> _ABOUT THIS EXERCISE_: Only the lines from the beginning of the data below through the line that contains "CAH用类似加强的平均放置的" should be repeated, exactly as written.

> _PROVIDED RECORDS_:
· · · · · · ·

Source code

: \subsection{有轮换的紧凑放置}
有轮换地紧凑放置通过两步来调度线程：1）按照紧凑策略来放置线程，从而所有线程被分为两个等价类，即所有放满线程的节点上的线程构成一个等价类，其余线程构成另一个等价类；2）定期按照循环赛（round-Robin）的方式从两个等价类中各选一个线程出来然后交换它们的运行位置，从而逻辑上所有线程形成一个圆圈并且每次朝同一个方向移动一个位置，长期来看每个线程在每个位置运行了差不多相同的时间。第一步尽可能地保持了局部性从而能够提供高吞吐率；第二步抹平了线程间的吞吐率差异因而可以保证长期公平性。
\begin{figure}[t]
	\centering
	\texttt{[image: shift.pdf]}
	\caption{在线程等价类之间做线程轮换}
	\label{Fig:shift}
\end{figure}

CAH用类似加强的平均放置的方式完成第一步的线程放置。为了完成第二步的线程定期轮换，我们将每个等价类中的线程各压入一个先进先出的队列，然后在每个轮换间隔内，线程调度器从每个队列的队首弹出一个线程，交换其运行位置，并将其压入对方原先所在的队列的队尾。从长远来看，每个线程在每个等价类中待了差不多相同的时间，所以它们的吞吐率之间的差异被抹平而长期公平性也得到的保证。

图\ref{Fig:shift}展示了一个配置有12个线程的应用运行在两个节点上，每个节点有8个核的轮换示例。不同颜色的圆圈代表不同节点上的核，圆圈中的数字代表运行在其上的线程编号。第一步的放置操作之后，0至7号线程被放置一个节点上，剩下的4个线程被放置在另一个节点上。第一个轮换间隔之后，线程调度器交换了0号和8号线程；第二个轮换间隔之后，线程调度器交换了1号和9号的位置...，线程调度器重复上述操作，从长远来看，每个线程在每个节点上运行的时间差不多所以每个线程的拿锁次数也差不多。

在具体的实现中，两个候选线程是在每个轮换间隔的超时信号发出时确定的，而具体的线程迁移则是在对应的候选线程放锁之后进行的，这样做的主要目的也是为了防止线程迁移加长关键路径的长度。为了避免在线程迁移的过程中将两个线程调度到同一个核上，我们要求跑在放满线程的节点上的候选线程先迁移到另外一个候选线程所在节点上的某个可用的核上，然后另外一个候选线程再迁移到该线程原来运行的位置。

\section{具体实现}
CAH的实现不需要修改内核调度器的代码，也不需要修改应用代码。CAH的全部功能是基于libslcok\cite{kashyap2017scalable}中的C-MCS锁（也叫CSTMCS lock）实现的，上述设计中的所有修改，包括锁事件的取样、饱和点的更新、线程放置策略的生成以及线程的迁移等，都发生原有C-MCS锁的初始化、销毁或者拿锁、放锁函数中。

· · · · · · ·

> _REPLY_:
Source code

: \subsection{有轮换的紧凑放置}
有轮换地紧凑放置通过两步来调度线程：1）按照紧凑策略来放置线程，从而所有线程被分为两个等价类，即所有放满线程的节点上的线程构成一个等价类，其余线程构成另一个等价类；2）定期按照循环赛（round-Robin）的方式从两个等价类中各选一个线程出来然后交换它们的运行位置，从而逻辑上所有线程形成一个圆圈并且每次朝同一个方向移动一个位置，长期来看每个线程在每个位置运行了差不多相同的时间。第一步尽可能地保持了局部性从而能够提供高吞吐率；第二步抹平了线程间的吞吐率差异因而可以保证长期公平性。
\begin{figure}[t]
	\centering
	\texttt{[image: shift.pdf]}
	\caption{在线程等价类之间做线程轮换}
	\label{Fig:shift}
\end{figure}

CAH用类似加强的平均放置的方式完成第一步的线程放置。为了完成第二步的线程定期轮换，我们将每个等价类中的线程各压入一个先进先出的队列，然后在每个轮换间隔内，线程调度器从每个队列的队首弹出一个线程，交换其运行位置，并将其压入对方原先所在的队列的队尾。从长远来看，每个线程在每个等价类中待了差不多相同的时间，所以它们的吞吐率之间的差异被抹平而长期公平性也得到的保证。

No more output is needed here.